1. Make Your New Pet Comfortable
Confine your new pet to a comfortable space where she/he can be visually isolated from other household pets but can begin to get accustomed to the new home. In addition, consider isolating the other household pets so that your new pet can explore your home without the other pets present.
2. Supervise the Introduction
Never leave unfamiliar pets unsupervised together to "work things out" on their own. First impressions are important to pets as well and if things start out badly, the pets may never get along.
3. Use Rewards to Ensure a Positive Meet and Greet
Use food treats or toys to reward non-fearful and non-aggressive behavior to keep all of the pets in a happy mood; a pleasant introduction between pets will have a lasting, positive impact.
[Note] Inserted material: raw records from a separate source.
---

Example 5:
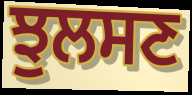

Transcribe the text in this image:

ਝੁਲਸਣ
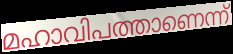
മഹാവിപത്താണെന്ന്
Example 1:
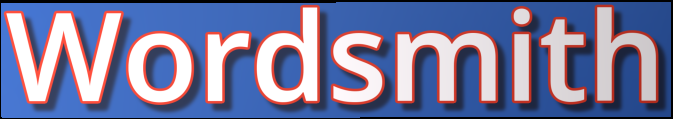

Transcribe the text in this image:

Wordsmith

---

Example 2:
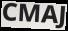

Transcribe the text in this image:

CMAJ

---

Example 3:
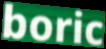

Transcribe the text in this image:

boric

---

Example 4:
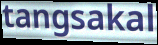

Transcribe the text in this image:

tangsakal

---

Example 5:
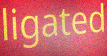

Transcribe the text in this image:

ligated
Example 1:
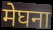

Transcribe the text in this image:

मेघना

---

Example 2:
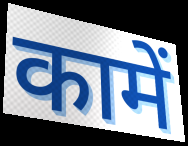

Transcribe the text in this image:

कामें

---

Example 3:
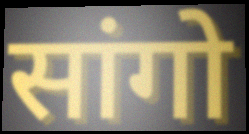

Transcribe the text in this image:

सांगो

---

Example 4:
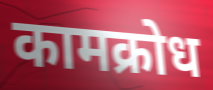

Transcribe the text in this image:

कामक्रोध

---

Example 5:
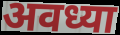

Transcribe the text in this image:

अवध्या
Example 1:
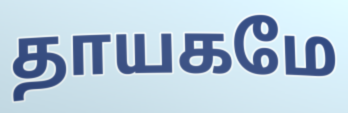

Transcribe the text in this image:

தாயகமே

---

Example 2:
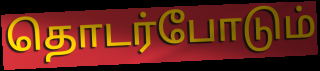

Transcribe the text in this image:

தொடர்போடும்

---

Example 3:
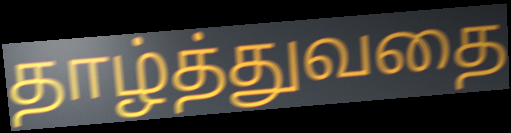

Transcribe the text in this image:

தாழ்த்துவதை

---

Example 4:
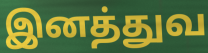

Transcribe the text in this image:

இனத்துவ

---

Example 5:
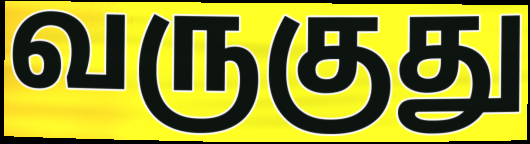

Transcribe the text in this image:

வருகுது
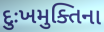
દુઃખમુક્તિના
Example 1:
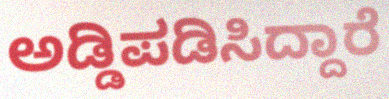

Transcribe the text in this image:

ಅಡ್ಡಿಪಡಿಸಿದ್ದಾರೆ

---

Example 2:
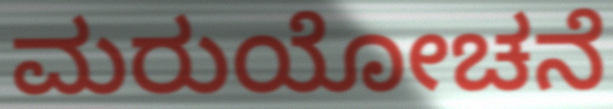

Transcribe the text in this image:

ಮರುಯೋಚನೆ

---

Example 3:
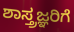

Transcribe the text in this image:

ಶಾಸ್ತ್ರಜ್ಞರಿಗೆ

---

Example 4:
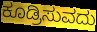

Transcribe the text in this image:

ಕೂಡ್ರಿಸುವದು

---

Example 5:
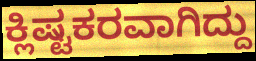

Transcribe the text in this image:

ಕ್ಲಿಷ್ಟಕರವಾಗಿದ್ದು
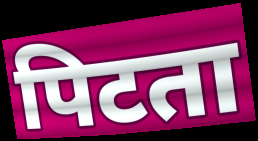
पिटता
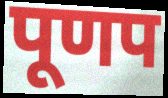
पूणप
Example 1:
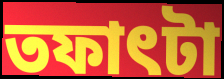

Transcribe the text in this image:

তফাৎটা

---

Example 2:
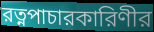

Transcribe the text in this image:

রত্নপাচারকারিণীর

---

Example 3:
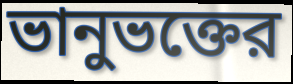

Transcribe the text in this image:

ভানুভক্তের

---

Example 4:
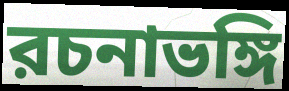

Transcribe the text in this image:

রচনাভঙ্গি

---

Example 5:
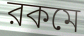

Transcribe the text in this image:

রকমে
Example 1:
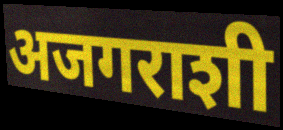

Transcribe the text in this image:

अजगराशी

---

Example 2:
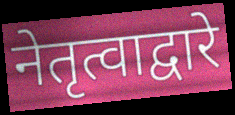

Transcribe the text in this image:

नेतृत्वाद्वारे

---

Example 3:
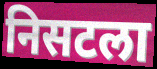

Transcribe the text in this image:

निसटला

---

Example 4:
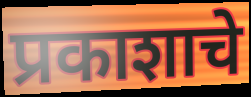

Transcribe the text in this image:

प्रकाशाचे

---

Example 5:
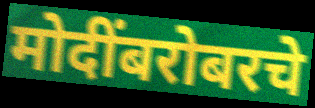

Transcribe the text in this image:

मोदींबरोबरचे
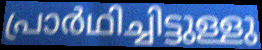
പ്രാർഥിച്ചിട്ടുള്ളു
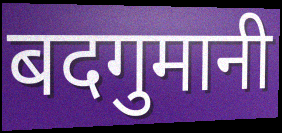
बदगुमानी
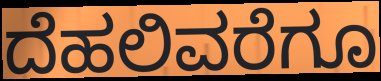
ದೆಹಲಿವರೆಗೂ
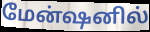
மேன்ஷனில்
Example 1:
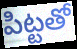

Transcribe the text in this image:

పిట్టతో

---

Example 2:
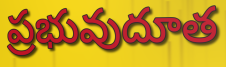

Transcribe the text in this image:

ప్రభువుదూత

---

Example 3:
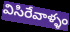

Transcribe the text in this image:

విసిరేవాళ్ళం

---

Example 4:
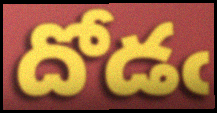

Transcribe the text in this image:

దోడఁ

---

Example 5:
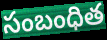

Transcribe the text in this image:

సంబంధిత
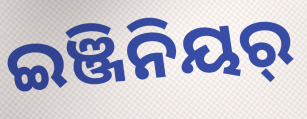
ଇଞ୍ଜିନିୟର୍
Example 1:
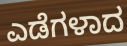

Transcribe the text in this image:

ಎಡೆಗಳಾದ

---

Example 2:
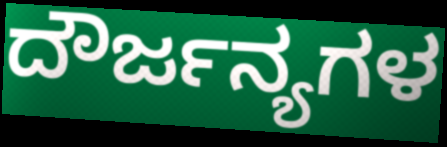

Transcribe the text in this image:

4. Limit Your Pets' Movements
Restrain your pets at first with leashes or by holding them near you. Pets that aren't moving freely are less likely to display fearful or aggressive responses. In addition, it will be easier to separate pets should they start fighting if they're both on leashes and there is one person paired with each pet to help maintain restraint. You may also consider having a broom on hand in case a fight does break out and you need an object to place between pets. The broom is not meant for punishment; it is never recommended to place your hands on pets if they are fighting as bodily injury is a possibility to you or anyone else present.
5. Keep it Short
Make the initial introduction brief: five to 10 minutes at the most. Gradually work up to longer periods of time. As your pets become more relaxed around one another, give them more time and freedom to move freely around together.
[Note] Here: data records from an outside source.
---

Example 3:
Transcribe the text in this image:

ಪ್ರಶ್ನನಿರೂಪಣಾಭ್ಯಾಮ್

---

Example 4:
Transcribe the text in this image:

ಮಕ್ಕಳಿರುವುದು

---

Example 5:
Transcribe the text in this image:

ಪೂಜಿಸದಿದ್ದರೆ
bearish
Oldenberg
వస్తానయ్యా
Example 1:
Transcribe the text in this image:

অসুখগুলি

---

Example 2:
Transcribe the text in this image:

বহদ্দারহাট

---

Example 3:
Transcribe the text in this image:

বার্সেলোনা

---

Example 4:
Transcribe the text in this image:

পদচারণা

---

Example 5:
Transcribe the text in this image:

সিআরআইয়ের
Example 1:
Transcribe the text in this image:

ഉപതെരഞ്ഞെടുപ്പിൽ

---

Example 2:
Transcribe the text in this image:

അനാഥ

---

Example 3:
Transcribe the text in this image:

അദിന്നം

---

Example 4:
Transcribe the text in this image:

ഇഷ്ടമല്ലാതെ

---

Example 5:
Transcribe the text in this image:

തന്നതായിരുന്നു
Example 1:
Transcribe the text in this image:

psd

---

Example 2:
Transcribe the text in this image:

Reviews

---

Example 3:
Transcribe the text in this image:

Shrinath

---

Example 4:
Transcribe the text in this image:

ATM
6. Don't Punish Pets for Bad Behavior
Punishing pets for aggressive behavior may set your pets up for future failure by initiating additional aggressive behavior. Simply remove your pets from the situation and start again with limited introductions.
7. Don't Rush Your Pets' Bonding Time
Most importantly: Be patient. Several short introductions over several days or weeks works better than a few longer sessions filled with tension.
Remember that pets have different temperaments so while some pets may get along easily, it may take longer with others. If your pets have not been fully integrated within a week or two you may need to consider professional assistance.